With that in mind, now seems like a good time to see what San Diego’s lawmakers accomplished this year. Below is a list of San Diego’s state lawmakers and the number of their bills approved by the Legislature during its two year (2013-14) session. Keep in mind that the raw number of bills passed doesn’t encompass all that a legislator does. Lawmakers can negotiate key provisions in someone else’s bill or serve in leadership, as Atkins does, which can severely cut down on bill authorship.
So this isn’t a scorecard. But it is interesting, showing one’s ability to get his or her own bills through the complex – and often heated – process.
Maienschein stands out not only because he had the most bills, but also because he’s a Republican. For a member of the minority party to get that many bills through is an accomplishment given Sacramento’s polarization. Maienschein, however, is known as a moderate willing to work with the other party. It shows.

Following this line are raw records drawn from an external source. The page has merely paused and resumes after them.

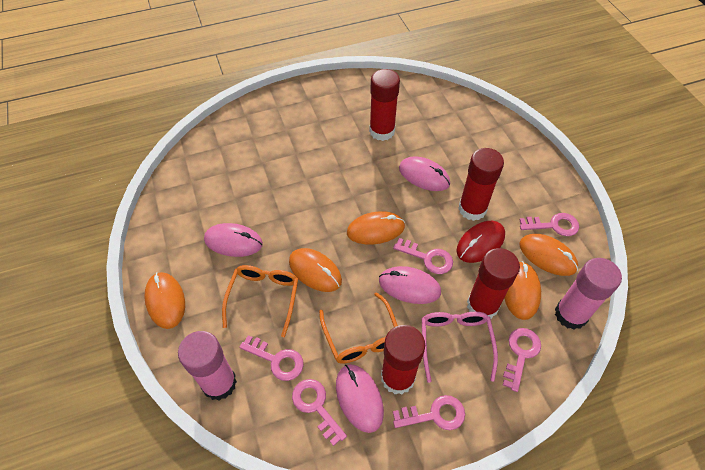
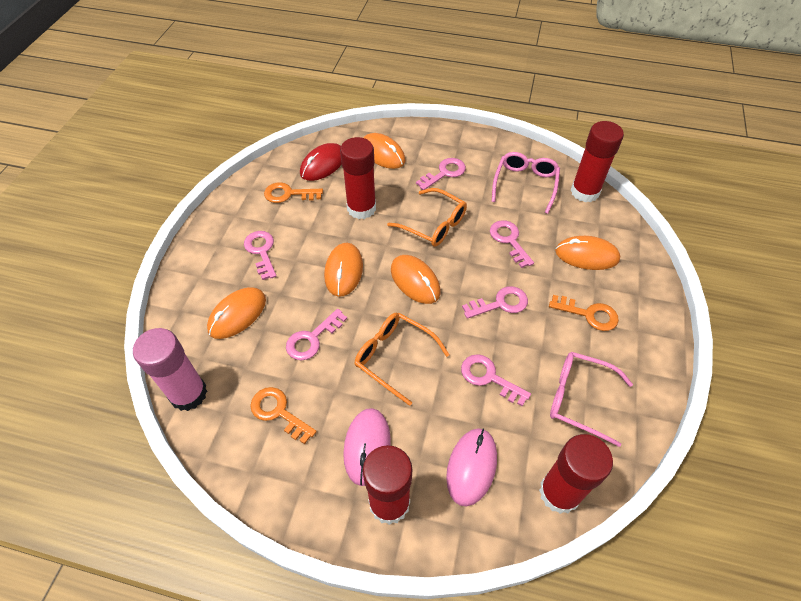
orange key: none = 0 -> [250,387,317,444] [264,182,323,203] [549,295,619,331] = 3
pink glasses: [422,312,498,383] = 1 -> [492,152,560,214] [550,352,633,447] = 2
pink glue stick: [178,331,237,400] [555,258,622,330] = 2 -> [133,328,207,411] = 1
pink mouse: [204,223,263,257] [336,364,384,433] [379,266,441,304] [399,157,450,191] = 4 -> [343,408,391,486] [446,428,497,506] = 2

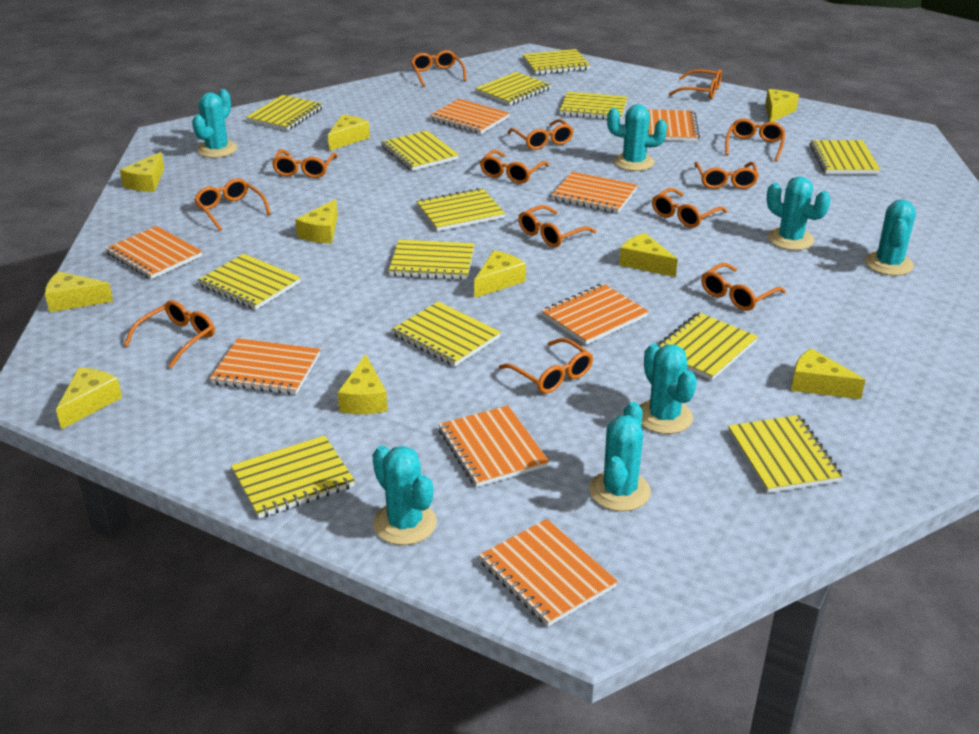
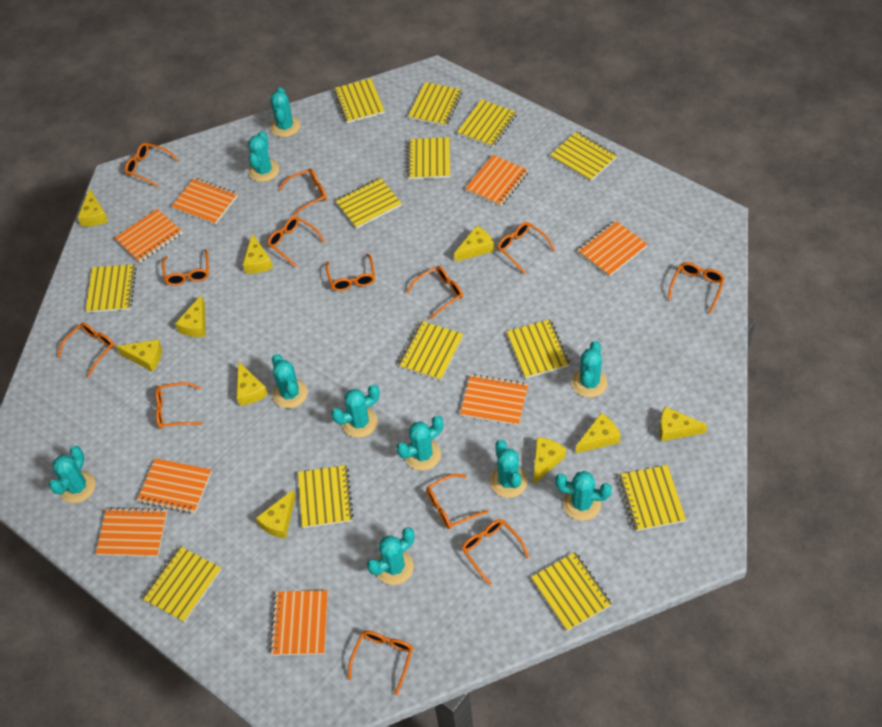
turquoise cactus: [192,89,237,158] [372,445,437,545] [589,402,651,511] [607,104,667,171] [640,344,697,434] [766,176,831,250] [865,200,916,276] = 7 -> [49,446,96,503] [248,131,279,182] [270,87,300,137] [272,354,308,408] [331,385,380,438] [367,527,414,585] [397,416,443,471] [490,440,527,498] [555,471,612,521] [572,341,608,398] = 10

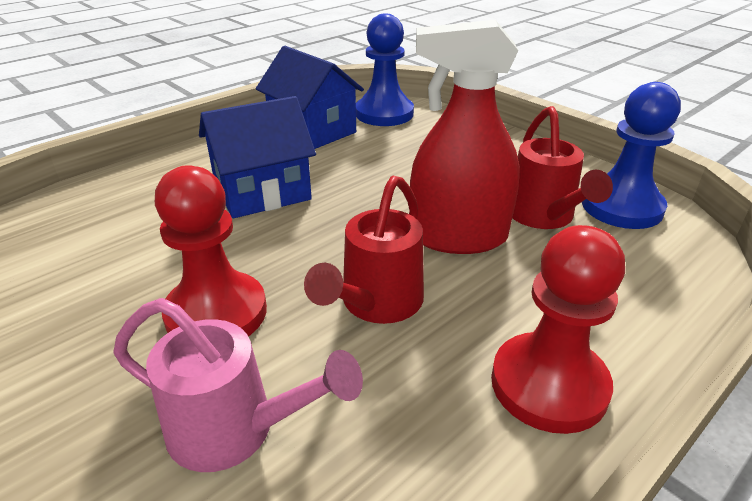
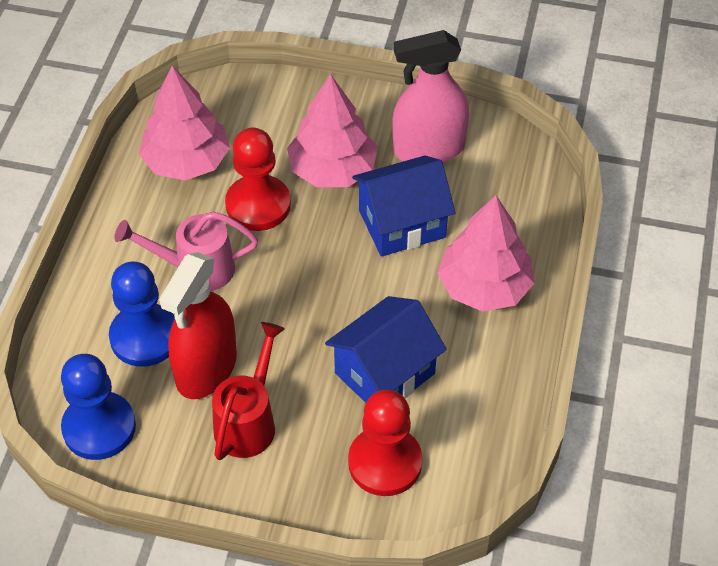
pink spray bottle: none = 0 -> [392,30,469,162] = 1
pink tree: none = 0 -> [139,66,230,181] [287,74,378,187] [437,195,535,312] = 3
red watering can: [304,175,424,324] [512,106,613,229] = 2 -> [212,322,285,460] = 1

You’re reading the Sacramento Report, Voice of San Diego’s weekly collection of state capitol news.
San Diego in State News
• In the wake of Chula Vista Sen. Ben Hueso’s arrest on suspicion of drunk driving, Assembly Speaker Toni Atkins is thinking about establishing Assembly house rules regarding the consumption of alcohol. (CPR)
• Speaking of Hueso, the arrest rate for the California Senate has risen higher than that of all of the state’s largest cities. Ouch. (Sacramento Bee)

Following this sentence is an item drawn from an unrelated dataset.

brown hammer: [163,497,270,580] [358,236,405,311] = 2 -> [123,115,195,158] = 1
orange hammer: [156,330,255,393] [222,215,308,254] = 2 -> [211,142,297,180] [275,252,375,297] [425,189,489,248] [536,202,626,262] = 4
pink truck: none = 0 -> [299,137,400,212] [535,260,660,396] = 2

• Even more on Hueso: Sacramento Bee columnist Dan Walters says “The Legislature’s history has always been intertwined with liquor.”
• Constance Carroll, the chancellor of the San Diego Community College District, says the “time is right” for community colleges to start offering bachelor’s degrees. The bill that would make that happen was written by San Diego Sen. Marty Block, and is awaiting a decision from Brown. (Sacramento Bee)

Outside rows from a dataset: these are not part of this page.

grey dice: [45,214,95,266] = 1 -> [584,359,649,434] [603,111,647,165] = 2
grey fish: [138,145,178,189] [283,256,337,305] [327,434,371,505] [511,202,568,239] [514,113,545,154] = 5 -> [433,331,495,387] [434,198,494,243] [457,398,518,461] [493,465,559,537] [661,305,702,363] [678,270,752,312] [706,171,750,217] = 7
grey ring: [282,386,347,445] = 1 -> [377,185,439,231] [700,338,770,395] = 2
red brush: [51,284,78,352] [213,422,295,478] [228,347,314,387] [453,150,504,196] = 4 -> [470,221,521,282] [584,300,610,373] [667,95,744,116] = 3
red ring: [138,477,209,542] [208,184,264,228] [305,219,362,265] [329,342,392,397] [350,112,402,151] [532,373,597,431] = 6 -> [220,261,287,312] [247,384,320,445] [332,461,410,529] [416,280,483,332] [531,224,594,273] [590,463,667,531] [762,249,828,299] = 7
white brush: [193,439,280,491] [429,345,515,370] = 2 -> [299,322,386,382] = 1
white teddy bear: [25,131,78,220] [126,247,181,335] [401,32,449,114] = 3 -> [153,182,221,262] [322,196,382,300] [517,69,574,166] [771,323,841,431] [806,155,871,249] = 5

• Atkins is proud of what the Legislature accomplished this year: “It’s clear we have had an enormously productive year that has the potential to shape California far into the future.” (U-T)
Noteworthy Bills Passed
• Before session ended early Saturday morning, state lawmakers approved the nation’s first legislation to define sexual consent on college campuses. (Time)
• Another bill sent to the governor would require those who fill out death certificates to record the decedent’s “gender identity.” (Reuters)
• The Legislature passed a bill outlining new insurance mandates for ride-share companies like Uber. (San Jose Mercury News)
• Say goodbye to your plastic grocery bags? The Legislature sent the governor a bill to ban ’em. (Sacramento Bee)
• Bills regulating the pumping of groundwater also reach the governor’s desk. (Contra Costa Times)
More Quick Hits
• The L.A. Times’ George Skelton says the two-year legislative session that just concluded was “moderately productive.” He credits that productivity to a series of recent political reforms. (L.A. Times)
• Arnold Schwarzenegger will be back at the Capitol Monday for the unveiling of his official gubernatorial portrait. (All governors of California get a portrait made of them for display.) No word on whether he’ll be wearing sunglasses or leather in the picture. (Sacramento Bee)
• Two California counties have asked to form a 51st state called Jefferson. (AP)
• State senators raised significantly less money in the final days of the legislative session this year, thanks to a fundraising blackout implemented in the wake of that house’s string of scandals. (Sacramento Bee)
Prediction: Brown this month will veto one major piece of legislation approved by the Legislature and will cite costs as the reason.
Oh yeah, and all anyone will want to talk about in Sacramento is bill-signings and the election.